George C. playing water polo after an articular cartilage paste graft procedure that helped him avoid decades of arthritic knees.
Are there certain sports that generate more injuries in young athletes than others?
Dr. Stone: Basketball and soccer are the most knee injury-producing sports that children tend to play. When the trauma includes torn ACLs or torn meniscus cartilages the young athletes are at risk for later arthritis.
So are girls and boys more prone to certain specific injuries?
Dr. Stone: Well, girls are more prone to ACL injuries in their knee joints. Boys are more prone to generalized injuries, because they tend to hit harder and move faster at an earlier age.
When these kids come to you, what kind of orthopaedic procedures do you usually use to repair them?
Dr. Stone: We see the full range of injuries in children, including ACL injuries and meniscus tears. And we think it's critically important to replace or repair the ACL, and to repair or replace the meniscus cartilage when it's significantly damaged in children. That’s because they have a 100% chance of developing arthritis if they live with an unstable knee or lose a significant portion of the meniscus.

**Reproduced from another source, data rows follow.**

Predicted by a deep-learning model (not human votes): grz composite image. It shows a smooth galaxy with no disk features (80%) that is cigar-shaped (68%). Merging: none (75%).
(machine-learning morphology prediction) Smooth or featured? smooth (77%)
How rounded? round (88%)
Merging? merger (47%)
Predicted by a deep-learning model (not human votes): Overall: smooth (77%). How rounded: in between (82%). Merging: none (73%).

You spoke about that in a recent blog: repair versus replacement of the ACL. It seems that you lean more towards doing a replacement.

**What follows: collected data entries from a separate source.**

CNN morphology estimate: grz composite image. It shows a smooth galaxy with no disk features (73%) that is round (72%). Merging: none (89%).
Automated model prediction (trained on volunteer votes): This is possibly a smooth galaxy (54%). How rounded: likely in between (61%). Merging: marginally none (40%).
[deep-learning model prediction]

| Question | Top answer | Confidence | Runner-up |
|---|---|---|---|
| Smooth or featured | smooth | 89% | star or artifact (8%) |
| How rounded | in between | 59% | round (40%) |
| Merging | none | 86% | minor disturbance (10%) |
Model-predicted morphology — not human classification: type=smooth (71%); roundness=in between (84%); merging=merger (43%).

Dr. Stone: Most of the time, replacing the ruptured ligament will be more successful than trying to repair it. That’s because injuring the ACL takes a fair amount of force—and that force damages the entire structure, not just the insertion point on the knee.

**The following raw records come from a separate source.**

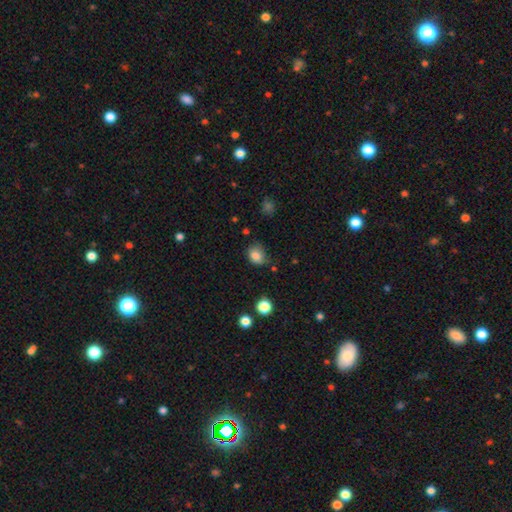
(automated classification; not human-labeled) smooth-or-featured: smooth: 83% | star or artifact: 11% | featured or disk: 6%
  how-rounded: round: 59% | in between: 40% | cigar-shaped: 1%
  merging: none: 60% | minor disturbance: 30% | major disturbance: 7% | merger: 3%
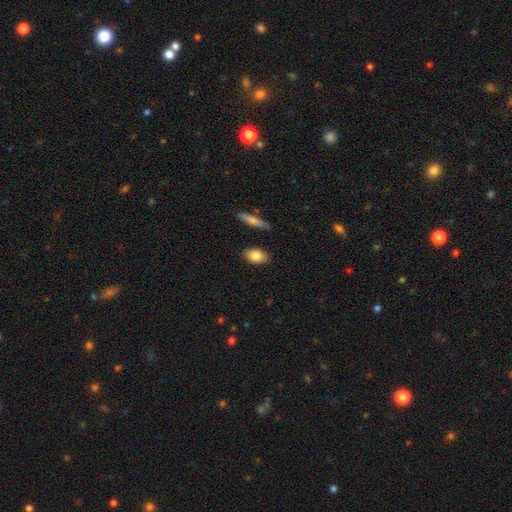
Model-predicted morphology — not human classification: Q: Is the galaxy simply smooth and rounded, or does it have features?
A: smooth — 82%.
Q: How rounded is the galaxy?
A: in between — 87%.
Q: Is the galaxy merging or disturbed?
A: none — 86%.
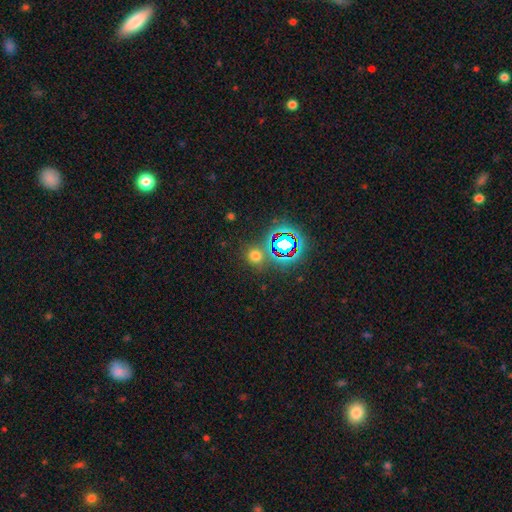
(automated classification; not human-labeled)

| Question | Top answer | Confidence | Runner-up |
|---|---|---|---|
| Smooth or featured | smooth | 57% | star or artifact (36%) |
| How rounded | round | 84% | in between (15%) |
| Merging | none | 80% | minor disturbance (9%) |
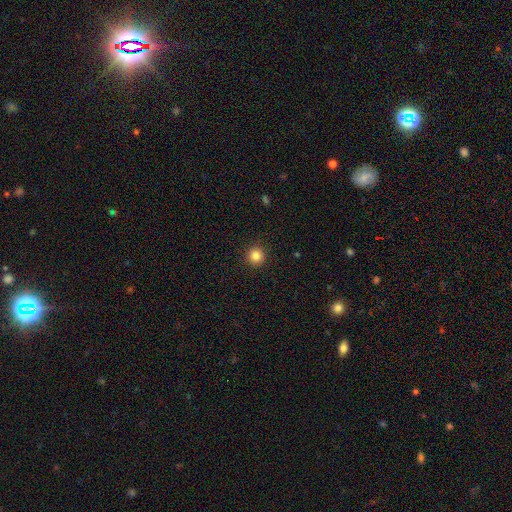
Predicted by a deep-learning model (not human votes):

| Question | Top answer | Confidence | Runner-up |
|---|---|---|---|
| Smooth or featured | smooth | 85% | star or artifact (11%) |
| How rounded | round | 95% | in between (4%) |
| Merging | none | 92% | minor disturbance (5%) |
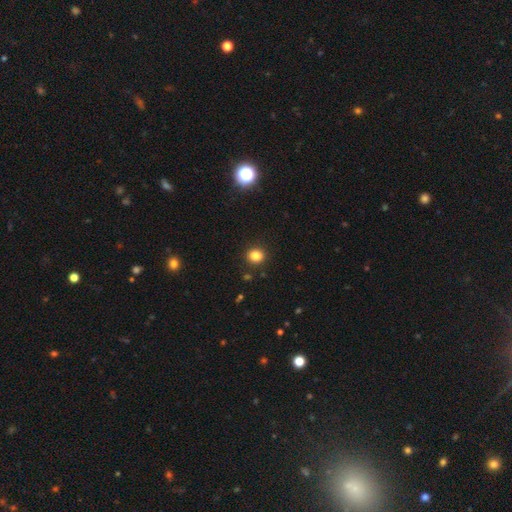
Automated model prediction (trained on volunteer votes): Smooth or featured? Predicted: smooth (p=0.83). How rounded? Predicted: round (p=0.80). Merging? Predicted: none (p=0.91).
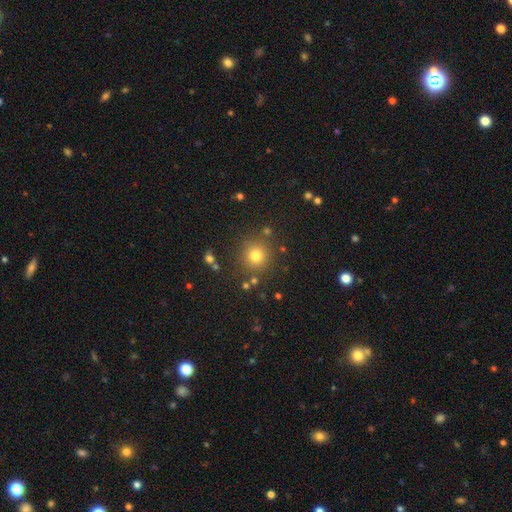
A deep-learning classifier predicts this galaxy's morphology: The model was most divided on "smooth or featured": smooth: 77%, star or artifact: 16%, featured or disk: 7%. More confident: how rounded — round (92%); merging — none (85%).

I guess it’s likely that a fair number of young athletes will injure themselves. Some of them might not even know how injured they are, and will go on using their injured knees or ACLs for decades before developing arthritis. What are some early warning signs that young athletes should be aware of, and how do they know when they really need to get some help?
Dr. Stone: When a kid says, “I injured my knee, I heard a pop and the knee swelled,” there's a 90% chance that they've damaged the meniscus cartilage, the articular cartilage, or the key ligaments inside their knee. When a parent hears that history, they need to be sure that the child sees a physician and gets an MRI and an accurate diagnosis. These injuries to the knee can be very damaging, causing long-term problems, and should be repaired as early as possible.
What's the major challenge for the medical industry around meeting the needs of injured youth athletes?
Dr. Stone: Learning to identify the injury early and treating it early, and not saying, “Hey, they'll grow out of it,” or “Let’s wait until they are older to repair the injury.” That's a disaster for kids, especially if they've lost their cartilage.
Do good methods for treating these kids exist?
Dr. Stone: Yes, good methods do exist. Perfect ones do not. There is considerable room for improvement—which is why we are so dedicated to the research programs at The Stone Research Foundation.
As you've said many times, the best way to avoid arthritis is to avoid getting injured in the first place.
Dr. Stone: Yes. And the second best way to avoid arthritis is to treat an injury early and completely, and not hope that time will cure it.
Does diet play a role?
Dr. Stone: Not generally—unless the children are malnourished, anorexic, or overweight. Obesity remains an enormous problem for the youth of America.
Finally: Is there anything that young people and their coaches can do to prevent this from happening?
Dr. Stone: Yep. Good training! Daily training and total fitness help kids become “body aware,” so they make smart choices and diminish their injuries. We know for example that knee-strengthening programs—especially jumping and landing programs for young girls and boys—diminish the rate of ACL injury.
But while it’s important for coaches to learn how to teach these injury prevention programs to kids, it’s also critical to teach children about body awareness and judgment. Judgment helps decrease the injury rate because so many injuries we see are mental errors: The mind wasn't in the game, the athlete was distracted, they made a bad decision. Field sense, game awareness, and sports performance intelligence are all teachable.
The bottom line is that sports don’t doom knees—injuries do. Minimize the mistakes, maximize the body and brain awareness, and children will play forever.